> TASK ITEM
Copy out the records again. Change nothing.

> RECORDS PROVIDED
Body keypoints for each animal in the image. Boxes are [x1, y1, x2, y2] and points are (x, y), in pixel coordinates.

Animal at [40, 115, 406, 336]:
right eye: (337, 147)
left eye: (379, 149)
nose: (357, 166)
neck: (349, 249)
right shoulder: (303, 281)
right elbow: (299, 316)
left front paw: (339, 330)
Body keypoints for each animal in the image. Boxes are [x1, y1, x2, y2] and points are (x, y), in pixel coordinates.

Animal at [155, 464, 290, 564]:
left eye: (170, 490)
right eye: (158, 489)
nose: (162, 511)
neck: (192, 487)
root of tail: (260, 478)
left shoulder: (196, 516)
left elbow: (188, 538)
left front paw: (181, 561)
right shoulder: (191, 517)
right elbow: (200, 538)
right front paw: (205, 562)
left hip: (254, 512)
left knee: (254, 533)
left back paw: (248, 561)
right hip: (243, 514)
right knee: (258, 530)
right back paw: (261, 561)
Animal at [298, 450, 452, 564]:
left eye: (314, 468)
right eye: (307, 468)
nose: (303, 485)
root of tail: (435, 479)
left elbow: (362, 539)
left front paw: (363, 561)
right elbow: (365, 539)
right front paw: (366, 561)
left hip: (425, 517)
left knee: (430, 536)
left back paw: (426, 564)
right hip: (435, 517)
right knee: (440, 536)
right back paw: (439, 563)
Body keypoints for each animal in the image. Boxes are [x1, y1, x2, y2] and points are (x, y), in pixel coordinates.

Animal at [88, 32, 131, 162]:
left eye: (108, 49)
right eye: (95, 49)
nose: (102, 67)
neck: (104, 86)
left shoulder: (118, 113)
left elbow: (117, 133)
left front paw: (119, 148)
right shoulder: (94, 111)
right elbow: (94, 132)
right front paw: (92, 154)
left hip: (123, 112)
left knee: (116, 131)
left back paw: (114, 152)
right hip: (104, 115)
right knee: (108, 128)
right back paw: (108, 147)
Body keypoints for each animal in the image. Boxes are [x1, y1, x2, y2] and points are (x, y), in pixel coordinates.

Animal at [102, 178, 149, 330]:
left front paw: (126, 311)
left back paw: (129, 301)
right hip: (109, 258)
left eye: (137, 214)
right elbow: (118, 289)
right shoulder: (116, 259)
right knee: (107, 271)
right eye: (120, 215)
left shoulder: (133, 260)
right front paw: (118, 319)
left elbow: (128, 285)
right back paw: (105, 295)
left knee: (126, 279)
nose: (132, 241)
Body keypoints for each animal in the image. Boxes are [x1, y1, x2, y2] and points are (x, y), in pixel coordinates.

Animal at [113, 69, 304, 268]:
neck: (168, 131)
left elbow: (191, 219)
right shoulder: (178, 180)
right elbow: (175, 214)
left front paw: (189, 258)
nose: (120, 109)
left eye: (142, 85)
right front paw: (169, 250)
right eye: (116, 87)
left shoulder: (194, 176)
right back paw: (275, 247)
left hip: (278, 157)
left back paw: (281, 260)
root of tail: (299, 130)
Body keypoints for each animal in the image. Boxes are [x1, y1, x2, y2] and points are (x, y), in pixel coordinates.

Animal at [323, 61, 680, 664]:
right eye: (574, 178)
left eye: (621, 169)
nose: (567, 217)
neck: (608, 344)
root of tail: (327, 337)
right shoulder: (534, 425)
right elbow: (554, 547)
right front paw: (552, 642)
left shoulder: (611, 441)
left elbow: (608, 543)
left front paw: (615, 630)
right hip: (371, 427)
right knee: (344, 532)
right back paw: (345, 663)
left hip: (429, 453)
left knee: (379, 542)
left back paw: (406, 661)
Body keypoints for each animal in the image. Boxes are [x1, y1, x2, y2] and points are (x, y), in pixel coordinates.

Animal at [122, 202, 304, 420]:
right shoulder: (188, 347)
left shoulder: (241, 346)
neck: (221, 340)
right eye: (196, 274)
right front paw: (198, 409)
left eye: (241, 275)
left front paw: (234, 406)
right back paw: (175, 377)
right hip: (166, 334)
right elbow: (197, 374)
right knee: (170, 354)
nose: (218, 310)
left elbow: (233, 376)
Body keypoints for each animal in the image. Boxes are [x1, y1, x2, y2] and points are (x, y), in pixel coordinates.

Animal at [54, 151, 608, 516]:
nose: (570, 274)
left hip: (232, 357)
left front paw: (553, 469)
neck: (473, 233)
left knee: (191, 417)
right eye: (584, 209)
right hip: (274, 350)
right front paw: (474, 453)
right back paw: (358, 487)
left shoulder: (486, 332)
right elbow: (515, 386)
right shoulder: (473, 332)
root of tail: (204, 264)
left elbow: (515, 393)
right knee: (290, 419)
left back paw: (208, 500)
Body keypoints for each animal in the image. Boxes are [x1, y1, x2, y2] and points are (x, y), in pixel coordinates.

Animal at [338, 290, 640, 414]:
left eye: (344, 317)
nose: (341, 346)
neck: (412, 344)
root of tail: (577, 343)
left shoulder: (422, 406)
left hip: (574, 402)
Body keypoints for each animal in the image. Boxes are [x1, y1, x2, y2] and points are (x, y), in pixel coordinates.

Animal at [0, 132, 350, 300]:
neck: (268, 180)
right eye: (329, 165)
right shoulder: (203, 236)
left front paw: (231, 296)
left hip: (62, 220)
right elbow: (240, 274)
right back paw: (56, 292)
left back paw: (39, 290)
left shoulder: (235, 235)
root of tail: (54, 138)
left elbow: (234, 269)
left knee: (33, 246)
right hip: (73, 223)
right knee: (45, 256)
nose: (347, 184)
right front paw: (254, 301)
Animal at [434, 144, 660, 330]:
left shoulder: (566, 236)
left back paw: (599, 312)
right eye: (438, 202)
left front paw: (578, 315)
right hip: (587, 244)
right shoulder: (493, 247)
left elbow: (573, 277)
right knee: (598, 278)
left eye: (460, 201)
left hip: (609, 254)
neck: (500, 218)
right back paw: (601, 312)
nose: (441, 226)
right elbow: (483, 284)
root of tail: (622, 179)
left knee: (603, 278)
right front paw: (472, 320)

> WRITTEN SOLUTION
Body keypoints for each animal in the image. Boxes are [x1, y1, x2, y2] and points are (x, y), in pixel coordinates.

Animal at [40, 115, 406, 336]:
right eye: (337, 147)
left eye: (379, 149)
nose: (357, 166)
neck: (349, 249)
right shoulder: (303, 281)
right elbow: (299, 316)
left front paw: (339, 330)
Body keypoints for each animal in the image. Boxes are [x1, y1, x2, y2] and points are (x, y), in pixel coordinates.

Animal at [155, 464, 290, 564]:
left eye: (170, 490)
right eye: (158, 489)
nose: (162, 511)
neck: (192, 487)
root of tail: (260, 478)
left shoulder: (196, 516)
left elbow: (188, 538)
left front paw: (181, 561)
right shoulder: (191, 517)
right elbow: (200, 538)
right front paw: (205, 562)
left hip: (254, 512)
left knee: (254, 533)
left back paw: (248, 561)
right hip: (243, 514)
right knee: (258, 530)
right back paw: (261, 561)
Animal at [298, 450, 452, 564]:
left eye: (314, 468)
right eye: (307, 468)
nose: (303, 485)
root of tail: (435, 479)
left elbow: (362, 539)
left front paw: (363, 561)
right elbow: (365, 539)
right front paw: (366, 561)
left hip: (425, 517)
left knee: (430, 536)
left back paw: (426, 564)
right hip: (435, 517)
right knee: (440, 536)
right back paw: (439, 563)
Body keypoints for each animal in the image. Boxes are [x1, y1, x2, y2] and points are (x, y), in pixel coordinates.

Animal at [88, 32, 131, 162]:
left eye: (108, 49)
right eye: (95, 49)
nose: (102, 67)
neck: (104, 86)
left shoulder: (118, 113)
left elbow: (117, 133)
left front paw: (119, 148)
right shoulder: (94, 111)
right elbow: (94, 132)
right front paw: (92, 154)
left hip: (123, 112)
left knee: (116, 131)
left back paw: (114, 152)
right hip: (104, 115)
right knee: (108, 128)
right back paw: (108, 147)
Body keypoints for each animal in the image. Boxes are [x1, y1, x2, y2] and points are (x, y), in pixel coordinates.

Animal at [102, 178, 149, 330]:
left front paw: (126, 311)
left back paw: (129, 301)
right hip: (109, 258)
left eye: (137, 214)
right elbow: (118, 289)
right shoulder: (116, 259)
right knee: (107, 271)
right eye: (120, 215)
left shoulder: (133, 260)
right front paw: (118, 319)
left elbow: (128, 285)
right back paw: (105, 295)
left knee: (126, 279)
nose: (132, 241)
Body keypoints for each animal in the image. Boxes are [x1, y1, x2, y2] and points are (x, y), in pixel coordinates.

Animal at [113, 69, 304, 268]:
neck: (168, 131)
left elbow: (191, 219)
right shoulder: (178, 180)
right elbow: (175, 214)
left front paw: (189, 258)
nose: (120, 109)
left eye: (142, 85)
right front paw: (169, 250)
right eye: (116, 87)
left shoulder: (194, 176)
right back paw: (275, 247)
left hip: (278, 157)
left back paw: (281, 260)
root of tail: (299, 130)
Body keypoints for each animal in the image. Boxes are [x1, y1, x2, y2] and points are (x, y), in pixel coordinates.

Animal at [323, 61, 680, 664]:
right eye: (574, 178)
left eye: (621, 169)
nose: (567, 217)
neck: (608, 344)
root of tail: (327, 337)
right shoulder: (534, 425)
right elbow: (554, 547)
right front paw: (552, 642)
left shoulder: (611, 441)
left elbow: (608, 543)
left front paw: (615, 630)
right hip: (371, 427)
right knee: (344, 532)
right back paw: (345, 663)
left hip: (429, 453)
left knee: (379, 542)
left back paw: (406, 661)
Body keypoints for each animal in the image. Boxes are [x1, y1, x2, y2] and points are (x, y), in pixel coordinates.

Animal at [122, 202, 304, 420]:
right shoulder: (188, 347)
left shoulder: (241, 346)
neck: (221, 340)
right eye: (196, 274)
right front paw: (198, 409)
left eye: (241, 275)
left front paw: (234, 406)
right back paw: (175, 377)
right hip: (166, 334)
right elbow: (197, 374)
right knee: (170, 354)
nose: (218, 310)
left elbow: (233, 376)
Body keypoints for each animal in the image. Boxes are [x1, y1, x2, y2] and points are (x, y), in pixel coordinates.

Animal at [54, 151, 608, 516]:
nose: (570, 274)
left hip: (232, 357)
left front paw: (553, 469)
neck: (473, 233)
left knee: (191, 417)
right eye: (584, 209)
right hip: (274, 350)
right front paw: (474, 453)
right back paw: (358, 487)
left shoulder: (486, 332)
right elbow: (515, 386)
right shoulder: (473, 332)
root of tail: (204, 264)
left elbow: (515, 393)
right knee: (290, 419)
left back paw: (208, 500)
Body keypoints for each animal in the image. Boxes are [x1, y1, x2, y2] and points are (x, y), in pixel coordinates.

Animal at [338, 290, 640, 414]:
left eye: (344, 317)
nose: (341, 346)
neck: (412, 344)
root of tail: (577, 343)
left shoulder: (422, 406)
left hip: (574, 402)
Body keypoints for each animal in the image. Boxes are [x1, y1, x2, y2] and points are (x, y), in pixel coordinates.

Animal at [0, 132, 350, 300]:
neck: (268, 180)
right eye: (329, 165)
right shoulder: (203, 236)
left front paw: (231, 296)
left hip: (62, 220)
right elbow: (240, 274)
right back paw: (56, 292)
left back paw: (39, 290)
left shoulder: (235, 235)
root of tail: (54, 138)
left elbow: (234, 269)
left knee: (33, 246)
right hip: (73, 223)
right knee: (45, 256)
nose: (347, 184)
right front paw: (254, 301)
Animal at [434, 144, 660, 330]:
left shoulder: (566, 236)
left back paw: (599, 312)
right eye: (438, 202)
left front paw: (578, 315)
right hip: (587, 244)
right shoulder: (493, 247)
left elbow: (573, 277)
right knee: (598, 278)
left eye: (460, 201)
left hip: (609, 254)
neck: (500, 218)
right back paw: (601, 312)
nose: (441, 226)
right elbow: (483, 284)
root of tail: (622, 179)
left knee: (603, 278)
right front paw: (472, 320)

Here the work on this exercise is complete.